During the 2006/2007 it was still assumed that oseltamivir resistance would be limited to treated patients and H274Y would be associated with a fitness penalty.  However, last season the widespread levels of H274Y, including frequencies of 67% in Norway clearly indicated that there was no fitness penalty.  Moreover, it was also clear that H274Y had been identified on a number of seasonal flu backgrounds, including New Caledonia isolates from the 2006/2007 and in fact one isolate, collected on March 28, 2007 was in Texas.  The sequence from the isolate, A/Texas/31/2007(H1N1), was public, and the lack of treatment in the host was also published.
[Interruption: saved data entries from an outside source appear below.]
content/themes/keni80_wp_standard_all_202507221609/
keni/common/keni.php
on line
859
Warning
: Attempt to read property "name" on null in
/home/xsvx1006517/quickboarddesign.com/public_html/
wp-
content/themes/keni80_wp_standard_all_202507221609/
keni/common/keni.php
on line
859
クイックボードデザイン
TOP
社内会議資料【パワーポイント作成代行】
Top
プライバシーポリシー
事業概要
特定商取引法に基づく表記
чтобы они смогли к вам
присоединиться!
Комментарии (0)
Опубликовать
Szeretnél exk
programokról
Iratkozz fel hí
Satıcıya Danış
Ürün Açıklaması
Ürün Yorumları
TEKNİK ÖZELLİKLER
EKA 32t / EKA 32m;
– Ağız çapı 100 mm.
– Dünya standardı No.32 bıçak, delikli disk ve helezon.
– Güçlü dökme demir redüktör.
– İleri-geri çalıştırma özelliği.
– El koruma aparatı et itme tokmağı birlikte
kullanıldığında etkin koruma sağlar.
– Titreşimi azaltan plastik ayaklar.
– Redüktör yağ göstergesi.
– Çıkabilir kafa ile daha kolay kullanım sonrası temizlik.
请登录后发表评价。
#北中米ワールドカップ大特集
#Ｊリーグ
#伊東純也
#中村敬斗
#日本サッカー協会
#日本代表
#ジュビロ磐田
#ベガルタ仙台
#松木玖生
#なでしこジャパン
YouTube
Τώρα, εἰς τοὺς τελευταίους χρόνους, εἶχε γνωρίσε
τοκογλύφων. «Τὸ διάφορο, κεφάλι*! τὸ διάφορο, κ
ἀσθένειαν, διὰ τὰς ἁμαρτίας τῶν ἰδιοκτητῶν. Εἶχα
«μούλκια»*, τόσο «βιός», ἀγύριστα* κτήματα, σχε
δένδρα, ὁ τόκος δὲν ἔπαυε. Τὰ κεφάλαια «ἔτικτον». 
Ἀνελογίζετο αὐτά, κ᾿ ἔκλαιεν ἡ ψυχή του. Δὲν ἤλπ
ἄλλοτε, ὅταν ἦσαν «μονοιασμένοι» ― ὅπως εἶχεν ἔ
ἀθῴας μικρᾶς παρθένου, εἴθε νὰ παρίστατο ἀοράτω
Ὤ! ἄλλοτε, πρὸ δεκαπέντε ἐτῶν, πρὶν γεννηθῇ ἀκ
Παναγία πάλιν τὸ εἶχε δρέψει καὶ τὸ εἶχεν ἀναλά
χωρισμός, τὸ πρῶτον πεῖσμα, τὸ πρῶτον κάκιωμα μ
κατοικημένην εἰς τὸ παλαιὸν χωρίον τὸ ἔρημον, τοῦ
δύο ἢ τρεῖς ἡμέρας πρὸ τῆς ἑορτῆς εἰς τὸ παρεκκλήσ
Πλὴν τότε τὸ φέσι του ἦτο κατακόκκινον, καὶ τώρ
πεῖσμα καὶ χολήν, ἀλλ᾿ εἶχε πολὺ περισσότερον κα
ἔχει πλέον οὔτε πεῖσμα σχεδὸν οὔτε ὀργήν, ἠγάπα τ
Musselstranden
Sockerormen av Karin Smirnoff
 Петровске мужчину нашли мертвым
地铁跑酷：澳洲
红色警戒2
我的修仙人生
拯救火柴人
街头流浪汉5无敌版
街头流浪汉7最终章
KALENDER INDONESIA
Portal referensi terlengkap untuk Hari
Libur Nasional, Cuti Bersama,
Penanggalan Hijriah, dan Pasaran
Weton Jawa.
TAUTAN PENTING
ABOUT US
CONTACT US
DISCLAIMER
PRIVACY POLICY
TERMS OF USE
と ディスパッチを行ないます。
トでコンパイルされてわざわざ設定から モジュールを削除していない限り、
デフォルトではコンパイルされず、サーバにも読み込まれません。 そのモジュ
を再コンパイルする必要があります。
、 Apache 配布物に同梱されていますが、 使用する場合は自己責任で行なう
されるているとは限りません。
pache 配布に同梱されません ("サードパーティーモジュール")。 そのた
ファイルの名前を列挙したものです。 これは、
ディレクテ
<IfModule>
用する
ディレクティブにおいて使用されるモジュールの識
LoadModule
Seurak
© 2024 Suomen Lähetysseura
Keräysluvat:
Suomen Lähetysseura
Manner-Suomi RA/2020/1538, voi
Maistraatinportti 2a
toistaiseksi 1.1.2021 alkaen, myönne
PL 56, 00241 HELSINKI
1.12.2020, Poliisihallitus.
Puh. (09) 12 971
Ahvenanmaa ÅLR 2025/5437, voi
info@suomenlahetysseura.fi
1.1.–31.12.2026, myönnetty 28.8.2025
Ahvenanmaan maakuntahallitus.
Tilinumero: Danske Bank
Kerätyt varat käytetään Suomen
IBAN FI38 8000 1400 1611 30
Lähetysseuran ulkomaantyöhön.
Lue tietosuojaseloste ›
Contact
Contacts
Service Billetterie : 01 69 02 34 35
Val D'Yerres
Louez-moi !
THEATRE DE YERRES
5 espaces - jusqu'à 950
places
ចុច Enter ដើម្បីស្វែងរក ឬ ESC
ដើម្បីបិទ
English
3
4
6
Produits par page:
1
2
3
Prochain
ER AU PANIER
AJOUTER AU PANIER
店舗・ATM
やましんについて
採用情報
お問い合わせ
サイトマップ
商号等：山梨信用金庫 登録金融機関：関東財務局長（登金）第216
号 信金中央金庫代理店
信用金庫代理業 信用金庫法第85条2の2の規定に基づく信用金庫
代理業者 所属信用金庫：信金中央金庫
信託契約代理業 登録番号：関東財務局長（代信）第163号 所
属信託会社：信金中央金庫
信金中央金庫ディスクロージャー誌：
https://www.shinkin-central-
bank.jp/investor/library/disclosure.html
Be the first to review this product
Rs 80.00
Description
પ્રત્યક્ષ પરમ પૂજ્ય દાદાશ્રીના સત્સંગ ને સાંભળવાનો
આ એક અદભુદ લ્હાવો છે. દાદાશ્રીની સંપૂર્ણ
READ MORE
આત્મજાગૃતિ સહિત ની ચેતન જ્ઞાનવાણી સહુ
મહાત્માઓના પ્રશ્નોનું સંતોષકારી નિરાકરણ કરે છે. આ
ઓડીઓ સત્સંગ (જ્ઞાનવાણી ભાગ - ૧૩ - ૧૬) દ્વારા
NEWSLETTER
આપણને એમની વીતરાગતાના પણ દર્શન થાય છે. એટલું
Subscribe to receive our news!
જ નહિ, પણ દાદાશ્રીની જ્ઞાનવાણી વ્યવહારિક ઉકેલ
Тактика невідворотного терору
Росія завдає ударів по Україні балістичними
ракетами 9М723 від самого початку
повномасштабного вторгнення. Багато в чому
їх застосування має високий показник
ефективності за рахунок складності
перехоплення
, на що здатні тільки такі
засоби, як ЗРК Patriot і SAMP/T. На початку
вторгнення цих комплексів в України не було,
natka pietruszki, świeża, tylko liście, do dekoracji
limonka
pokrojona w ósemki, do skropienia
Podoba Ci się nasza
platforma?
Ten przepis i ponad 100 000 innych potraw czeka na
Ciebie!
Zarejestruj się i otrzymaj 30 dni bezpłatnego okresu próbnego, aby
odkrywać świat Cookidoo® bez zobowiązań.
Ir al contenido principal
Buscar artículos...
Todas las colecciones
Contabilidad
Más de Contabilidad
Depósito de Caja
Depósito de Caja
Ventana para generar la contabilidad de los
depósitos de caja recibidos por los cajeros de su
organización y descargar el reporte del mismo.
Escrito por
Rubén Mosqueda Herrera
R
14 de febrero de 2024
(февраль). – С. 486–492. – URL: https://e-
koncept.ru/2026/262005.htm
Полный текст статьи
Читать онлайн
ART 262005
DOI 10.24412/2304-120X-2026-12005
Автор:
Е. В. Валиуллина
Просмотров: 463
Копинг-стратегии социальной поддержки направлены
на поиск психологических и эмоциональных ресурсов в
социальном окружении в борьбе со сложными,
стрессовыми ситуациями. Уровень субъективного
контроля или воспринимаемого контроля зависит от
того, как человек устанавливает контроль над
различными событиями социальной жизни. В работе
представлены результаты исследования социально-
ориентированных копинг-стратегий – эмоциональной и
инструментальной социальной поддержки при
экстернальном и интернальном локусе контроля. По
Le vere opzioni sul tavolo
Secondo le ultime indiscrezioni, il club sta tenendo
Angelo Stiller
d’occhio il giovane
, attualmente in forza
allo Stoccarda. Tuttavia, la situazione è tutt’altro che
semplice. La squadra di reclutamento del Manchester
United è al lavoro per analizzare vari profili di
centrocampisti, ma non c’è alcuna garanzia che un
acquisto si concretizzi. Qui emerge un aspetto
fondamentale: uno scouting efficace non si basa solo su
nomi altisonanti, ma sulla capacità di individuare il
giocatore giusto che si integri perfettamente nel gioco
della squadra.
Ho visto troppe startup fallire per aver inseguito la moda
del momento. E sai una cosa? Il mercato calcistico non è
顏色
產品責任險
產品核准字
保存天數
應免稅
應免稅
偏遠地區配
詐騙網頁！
The author of the paper disclosed “receiving consulting fees from Sanofi Pasteur, GlaxoSmithKline, Roche, Novartis, MedImmune, and Merck and research support from MedImmune” so he should have been familiar with recent developments, including levels of 100% resistance in H1N1 in multiple countries in the summer hemisphere this year.

In the United States and Europe this season H274Y has become fixed in H1N1 and in the United States 85-90% of influenza A tested to date has H274Y, yet the current antiviral recommendations remain mismatched with the influenza in circulation and the paper in today’s NEJM on treating seasonal flu glaringly avoids the current situation, which was quite predictable when the paper was written and reviewed.